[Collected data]
-- Opening Marker --

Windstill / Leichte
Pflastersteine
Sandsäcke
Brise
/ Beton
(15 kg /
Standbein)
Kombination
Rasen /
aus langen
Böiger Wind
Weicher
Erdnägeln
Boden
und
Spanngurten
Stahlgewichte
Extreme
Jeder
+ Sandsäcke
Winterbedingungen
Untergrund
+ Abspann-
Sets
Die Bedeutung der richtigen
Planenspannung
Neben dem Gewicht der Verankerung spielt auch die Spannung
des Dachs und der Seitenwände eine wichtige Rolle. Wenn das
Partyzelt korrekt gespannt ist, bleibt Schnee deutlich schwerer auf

-- Closing Marker --
-- Opening Marker --

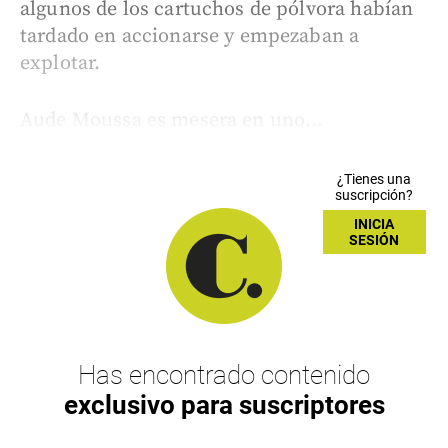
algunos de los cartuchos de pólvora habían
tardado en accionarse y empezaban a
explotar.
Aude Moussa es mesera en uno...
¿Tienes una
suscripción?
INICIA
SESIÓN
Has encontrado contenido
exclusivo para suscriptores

-- Closing Marker --

▶ What this task involves
Restate word for word the entries above, starting at the line with "Windstill / Leichte" and ending at the line with "Neben dem Gewicht", inclusive, and no others.

▶ Worked solution
Windstill / Leichte
Pflastersteine
Sandsäcke
Brise
/ Beton
(15 kg /
Standbein)
Kombination
Rasen /
aus langen
Böiger Wind
Weicher
Erdnägeln
Boden
und
Spanngurten
Stahlgewichte
Extreme
Jeder
+ Sandsäcke
Winterbedingungen
Untergrund
+ Abspann-
Sets
Die Bedeutung der richtigen
Planenspannung
Neben dem Gewicht der Verankerung spielt auch die Spannung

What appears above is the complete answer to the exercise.